L'inertie thermique des océans promet d'amplifier le réchauffement de la planète


Des chercheurs de la Nasa ont calculé que la Terre retenait un excédent de 0,85 watt/m2 d'énergie c'est-à-dire plus que jamais. Les océans qui accumulent la chaleur promettent un réchauffement de 0,6°C même si l'on stoppait les émissions de GES.

Une équipe de chercheurs dirigée par James Hansen, directeur des études spatiales de l'institut Goddard de la Nasa, l'agence spatiale américaine a calculé que la Terre retenait 0,85 watt (+/-0,15) d'énergie de plus par mètre carré qu'elle n'émettait sur une période donnée alors que ce chiffre n'était que de quelques dixièmes de Watt avant 1960. Ces résultats ont été publiés jeudi dans Science Express.

D'après, James Hansen, auteur de l'article, ce déséquilibre d'énergie est l'indice prouvant que les estimations scientifiques de l'impact de l'activité humaine sur le climat sont bien exactes.

Ces calculs ont pu être accompli en utilisant des modèles informatiques d'océanographie et des stations climatologiques installées sur des bouées sur les océans ou dans des stations terrestres dont les données sont recueillies par satellites. Selon ses données, le niveau des océans a déjà augmenté de 3,2 centimètres depuis 1993 et même si cette variation paraît minime, elle s'avère en réalité deux fois plus importante que celle enregistrée sur l'ensemble du siècle dernier.

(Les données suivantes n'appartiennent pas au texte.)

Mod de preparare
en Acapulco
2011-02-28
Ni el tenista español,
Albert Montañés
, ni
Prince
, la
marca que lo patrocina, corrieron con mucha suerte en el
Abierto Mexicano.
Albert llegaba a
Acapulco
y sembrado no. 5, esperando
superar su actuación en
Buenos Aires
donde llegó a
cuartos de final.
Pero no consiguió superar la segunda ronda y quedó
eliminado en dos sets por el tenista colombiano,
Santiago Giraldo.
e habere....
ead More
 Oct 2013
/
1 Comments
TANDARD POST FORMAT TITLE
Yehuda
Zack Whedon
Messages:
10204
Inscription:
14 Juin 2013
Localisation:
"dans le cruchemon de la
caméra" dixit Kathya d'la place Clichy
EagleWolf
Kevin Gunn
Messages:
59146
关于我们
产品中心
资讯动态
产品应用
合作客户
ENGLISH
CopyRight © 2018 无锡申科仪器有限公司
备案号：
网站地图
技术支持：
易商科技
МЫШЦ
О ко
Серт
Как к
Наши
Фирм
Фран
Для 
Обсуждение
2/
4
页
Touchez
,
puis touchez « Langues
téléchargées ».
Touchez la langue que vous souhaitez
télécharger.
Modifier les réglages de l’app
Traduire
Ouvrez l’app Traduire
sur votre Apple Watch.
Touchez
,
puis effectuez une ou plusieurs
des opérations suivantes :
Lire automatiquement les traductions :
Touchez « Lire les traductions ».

De plus les océans gardent la chaleur plus longtemps que le sol et jouent le rôle d'accumulateurs thermiques avec un phénomène qui se produit dans les profondeurs océaniques, et appelé ''inertie thermale''.
Cela signifie que si l'on stoppait complètement les émissions anthropiques de gaz à effet de serre on peut s'attendre à une élévation de 0,6 degré Celsius.

En d'autres termes l'auteur indique clairement dans son introduction que la réduction des émissions de GES doit être entreprise promptement et que si le monde décide d'avoir davantage de preuves du réchauffement atmosphérique avant d'agir, le phénomène d'inertie thermale des océans laisse prévoir un changement climatique encore plus important qu'il sera excessivement difficile voire impossible d'éviter.